__Assigned task__. Reply only with how many lines below contain "door".

═════ Data for this task

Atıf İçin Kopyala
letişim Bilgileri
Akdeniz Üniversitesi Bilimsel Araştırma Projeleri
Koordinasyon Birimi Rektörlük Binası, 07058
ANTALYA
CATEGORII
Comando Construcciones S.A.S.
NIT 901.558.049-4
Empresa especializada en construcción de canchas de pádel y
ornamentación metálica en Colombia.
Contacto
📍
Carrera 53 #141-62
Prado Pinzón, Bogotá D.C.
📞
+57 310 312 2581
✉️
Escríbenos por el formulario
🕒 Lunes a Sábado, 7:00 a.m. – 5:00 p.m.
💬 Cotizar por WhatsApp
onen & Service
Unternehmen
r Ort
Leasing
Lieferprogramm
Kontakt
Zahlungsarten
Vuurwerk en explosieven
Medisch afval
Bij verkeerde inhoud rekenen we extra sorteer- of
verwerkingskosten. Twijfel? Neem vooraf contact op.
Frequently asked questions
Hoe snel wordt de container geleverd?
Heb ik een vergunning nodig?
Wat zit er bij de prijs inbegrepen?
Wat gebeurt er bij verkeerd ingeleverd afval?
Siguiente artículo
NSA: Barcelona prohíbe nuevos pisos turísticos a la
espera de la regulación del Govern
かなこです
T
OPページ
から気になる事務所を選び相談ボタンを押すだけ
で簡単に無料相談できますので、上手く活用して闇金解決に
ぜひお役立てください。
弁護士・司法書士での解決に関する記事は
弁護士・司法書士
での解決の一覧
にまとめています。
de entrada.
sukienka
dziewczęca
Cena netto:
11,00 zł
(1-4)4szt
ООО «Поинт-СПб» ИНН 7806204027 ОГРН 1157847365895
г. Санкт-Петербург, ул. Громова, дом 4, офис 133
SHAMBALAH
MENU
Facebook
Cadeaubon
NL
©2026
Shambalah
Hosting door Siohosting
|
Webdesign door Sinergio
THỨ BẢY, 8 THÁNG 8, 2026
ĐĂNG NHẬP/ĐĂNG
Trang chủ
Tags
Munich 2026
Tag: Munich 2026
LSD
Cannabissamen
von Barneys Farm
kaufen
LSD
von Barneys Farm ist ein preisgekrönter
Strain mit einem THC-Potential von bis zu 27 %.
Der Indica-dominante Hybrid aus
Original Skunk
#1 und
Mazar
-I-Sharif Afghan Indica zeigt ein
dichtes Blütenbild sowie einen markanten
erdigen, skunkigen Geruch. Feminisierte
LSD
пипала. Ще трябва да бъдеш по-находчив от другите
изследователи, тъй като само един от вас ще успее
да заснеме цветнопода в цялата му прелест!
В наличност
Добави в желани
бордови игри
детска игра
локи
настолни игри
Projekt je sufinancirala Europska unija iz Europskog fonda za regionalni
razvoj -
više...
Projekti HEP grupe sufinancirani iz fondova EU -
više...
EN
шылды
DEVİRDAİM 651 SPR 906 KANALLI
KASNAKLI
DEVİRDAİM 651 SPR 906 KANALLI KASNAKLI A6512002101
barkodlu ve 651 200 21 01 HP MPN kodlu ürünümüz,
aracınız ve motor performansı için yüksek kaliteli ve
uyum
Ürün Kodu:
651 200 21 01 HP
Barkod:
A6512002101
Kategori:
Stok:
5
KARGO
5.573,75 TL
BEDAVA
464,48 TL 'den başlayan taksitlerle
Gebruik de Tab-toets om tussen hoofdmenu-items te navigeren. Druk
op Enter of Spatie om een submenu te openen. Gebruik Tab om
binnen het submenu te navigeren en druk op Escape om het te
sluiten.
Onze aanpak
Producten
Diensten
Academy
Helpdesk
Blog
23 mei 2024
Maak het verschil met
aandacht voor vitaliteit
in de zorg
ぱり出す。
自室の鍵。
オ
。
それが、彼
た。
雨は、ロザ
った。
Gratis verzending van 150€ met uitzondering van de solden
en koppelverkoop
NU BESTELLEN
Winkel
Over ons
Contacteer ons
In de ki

══════════

__Final answer__. 2